**Page excerpt:**
In the current zeitgeist, Seefeel’s mesmerising blend of motorik rhythm, languid tonality and outer limits atmosphere feels totally natural, but certainly not diminished in its imperious presence. That’s at odds with the otherness they projected at the outset, particularly when they arrived on Warp for their second album, Succour. Aligning with declared fans such as Aphex Twin and Autechre did little to anchor a band who were clearly out on their own amidst the burgeoning electronica scene, but the time is ripe for a reappraisal.

Rupt & Flex: 1994-96 Anthology gathers together a golden run of albums and EPs for Warp and Rephlex, taking in a monolithic four hours of intensity which disperses like a generous burst of squid ink, staining everything in the immediate vicinity. It’s not that the Seefeel sound is oppressively dark either, but theirs is a rich lacquer which certainly seems comfortable dodging the sunlight in pursuit of gloomier realms.

Succour certainly makes sense in the context of early 90s Aphex, not least in the uniquely noise-caked drum mantras found on the likes of ‘Fracture’ and ‘Cut’, which sound like they could have spawned from a crossover of I Care Because You Do and SAWII. That said, the latter’s dubby bass and Peacock’s hopeful vocal tones add a different emotional slant to the music. ‘Vex’ has a uniquely uplifting quality too, sounding a little incongruous with its steady 4/4 pulse carrying the cloying sheets of guitar drone and rhythmically mapped-out noise. What Clifford et al achieved so effectively on Succour was a complexity of emotion, teasing at light and shadows without making any pat allegiances to one or the other.

**Request 1:** In the Seefeel review excerpt, which label released the band's second album, Succour?
**Request 2:** Sum up the Seefeel review excerpt in two sentences.

**Data segment:**
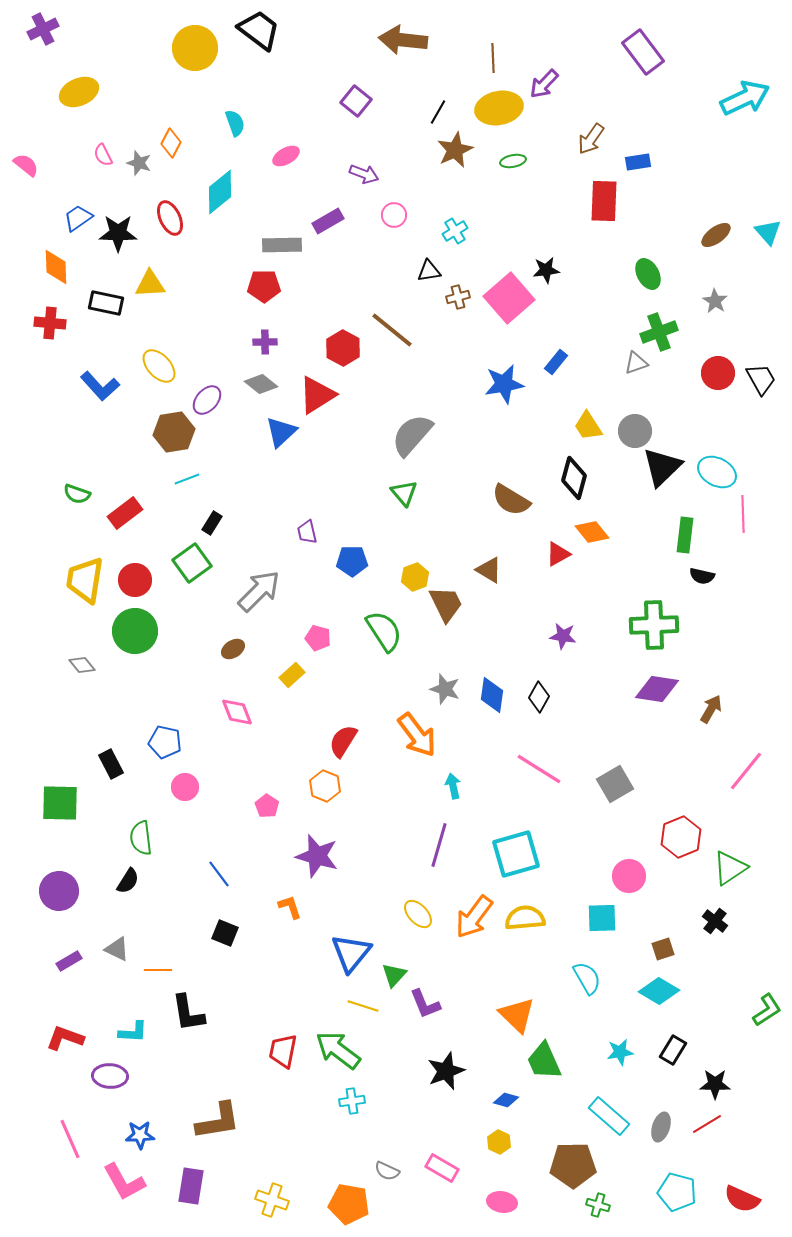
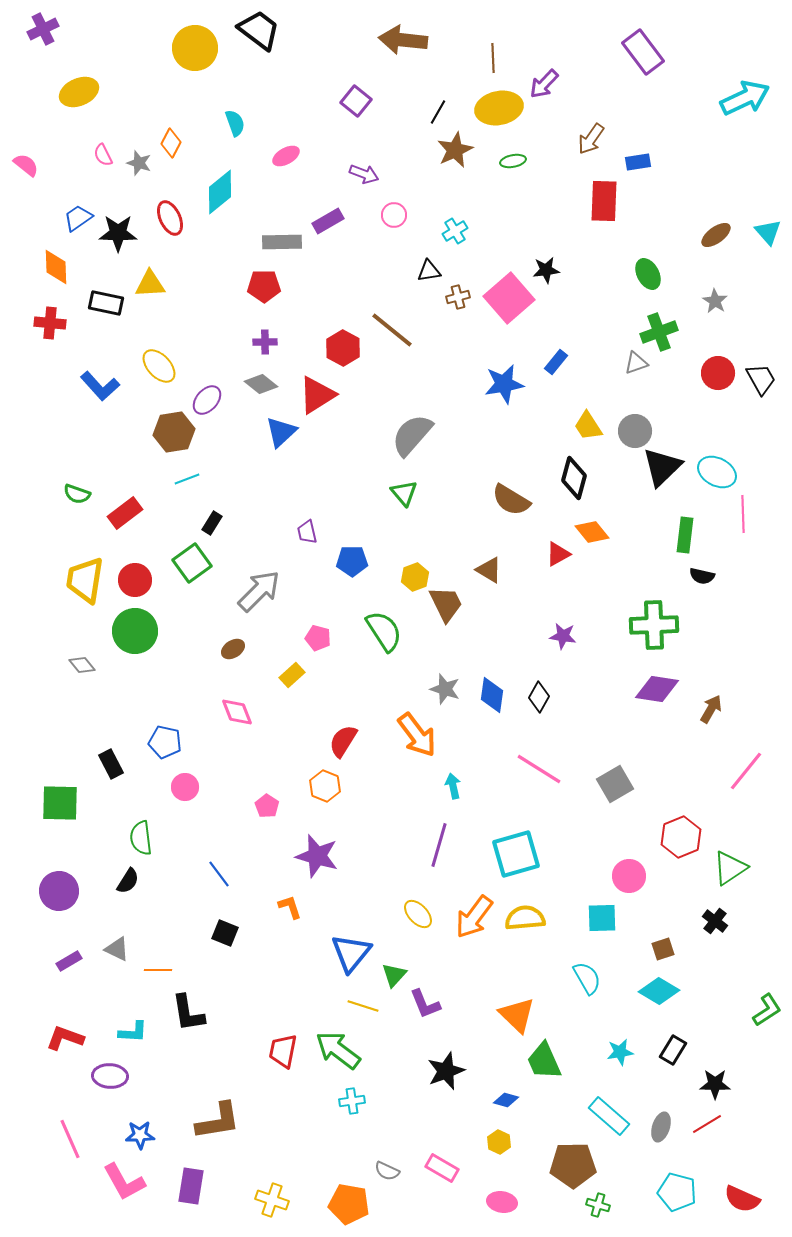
gray rectangle at (282, 245): moved 3 px up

**Written solution 1:** Warp

**Written solution 2:** Seefeel's blend of motorik rhythm, languid tonality and outer limits atmosphere now feels natural, though the band stood apart from the electronica scene when their second album, Succour, came out on Warp, and the Rupt & Flex: 1994-96 Anthology gathers four hours of their albums and EPs for Warp and Rephlex. Succour recalls early 90s Aphex in the noise-caked drums of tracks like 'Fracture' and 'Cut', yet it achieves a complexity of emotion, teasing at light and shadows without settling on either.